MSSE (mean standardised squared error) = mean((obs − est)² / var_cv). A well-calibrated model gives MSSE ≈ 1. MSSE > 1 means the variogram underestimates prediction uncertainty (too optimistic); MSSE < 1 means it overestimates it.
Workflow — set cross_validation=True in the constructor and call
set_grid_cv() instead of
set_grid(). krigekit then returns one estimate
and one variance per observation.
Dataset — pc2d.csv: 62 percent-coarse observations on a 2-D
spatial domain. Variogram: spherical, nugget = 0, sill = 0.12,
range = 5 000 m (isotropic).
import numpy as np
import pandas as pd
import matplotlib.pyplot as plt
from krigekit import Kriging
data = pd.read_csv("../test_data/pc2d.csv")

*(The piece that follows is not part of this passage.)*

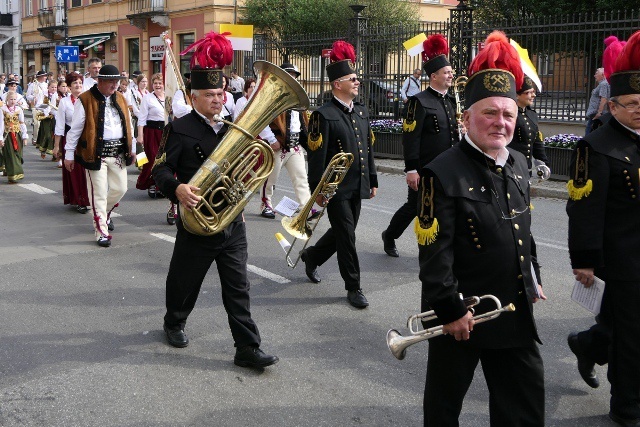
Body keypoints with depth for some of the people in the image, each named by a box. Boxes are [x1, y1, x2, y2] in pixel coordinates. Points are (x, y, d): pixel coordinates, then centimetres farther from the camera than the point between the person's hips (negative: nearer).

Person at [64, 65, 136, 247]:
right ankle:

grid = pd.read_csv("../test_data/grid2d.csv")
obs_coord = data[["x", "y"]].values
obs_value = data["pc"].values
VGM = dict(vtype="sph", nugget=0.0, sill=0.12, a_major=5000.0)
Observations#
62 percent-coarse measurements at irregular locations over a ~50 km domain.
fig, ax = plt.subplots(figsize=(6.5, 5.2))
sc = ax.scatter(obs_coord[:, 0], obs_coord[:, 1],
c=obs_value, cmap="turbo", vmin=0, vmax=1,
s=70, edgecolors="k", linewidths=0.4, zorder=3)
plt.colorbar(sc, ax=ax, label="Percent coarse", shrink=0.88)
ax.set_xlabel("Easting (m)")
ax.set_ylabel("Northing (m)")
ax.set_title(f"Observations (n = {len(obs_value)})")
plt.tight_layout()
plt.show()

LOO cross-validation#
Setting nmax to the full dataset size (or leaving it unlimited)
uses all observations as potential neighbours, matching the reference
LOO-CV column in pc2d.csv.
k = Kriging(cross_validation=True)
k.set_obs(ivar=1, coord=obs_coord, value=obs_value) # no nmax limit
k.set_vgm(ivar=1, jvar=1, **VGM)
k.set_grid_cv()
k.set_search()
k.solve()
est_cv, var_cv = k.get_results()
del k
residuals = obs_value - est_cv
rmse = np.sqrt(np.mean(residuals ** 2))
r = np.corrcoef(obs_value, est_cv)[0, 1]
std_resid = residuals / np.sqrt(var_cv)
msse = np.mean(std_resid ** 2)
print(f"LOO-CV RMSE = {rmse:.4f} r = {r:.4f} MSSE = {msse:.2f}")
fig, axes = plt.subplots(1, 2, figsize=(12, 4.8),
gridspec_kw={"wspace": 0.35})
ax = axes[0]
ax.scatter(obs_value, est_cv, s=50, edgecolors="k",
linewidths=0.35, alpha=0.85)
ax.plot([0, 1], [0, 1], "r--", lw=1.2, label="1:1 line")
ax.set_xlim(0, 1); ax.set_ylim(0, 1)
ax.set_xlabel("Observed (percent coarse)")
ax.set_ylabel("LOO-CV estimate")
ax.set_title(f"Observed vs LOO-CV\n r = {r:.3f}, RMSE = {rmse:.4f}")
ax.legend(fontsize=9)
ax = axes[1]
ax.hist(std_resid, bins=10, edgecolor="k", linewidth=0.5, alpha=0.85)
ax.axvline(0, color="r", linestyle="--", linewidth=1.2)
ax.set_xlabel("Standardised residual z = (obs − est) / √var")
ax.set_ylabel("Count")
ax.set_title(f"Standardised residuals\nMSSE = {msse:.2f} (well-calibrated ≈ 1)")
plt.tight_layout()
plt.show()

LOO-CV RMSE = 0.3538 r = 0.3055 MSSE = 2.62
/home/docs/checkouts/readthedocs.org/user_builds/pykriging/checkouts/stable/examples/s_cross_validation.py:100: UserWarning: This figure includes Axes that are not compatible with tight_layout, so results might be incorrect.
plt.tight_layout()
Total running time of the script: (0 minutes 0.334 seconds)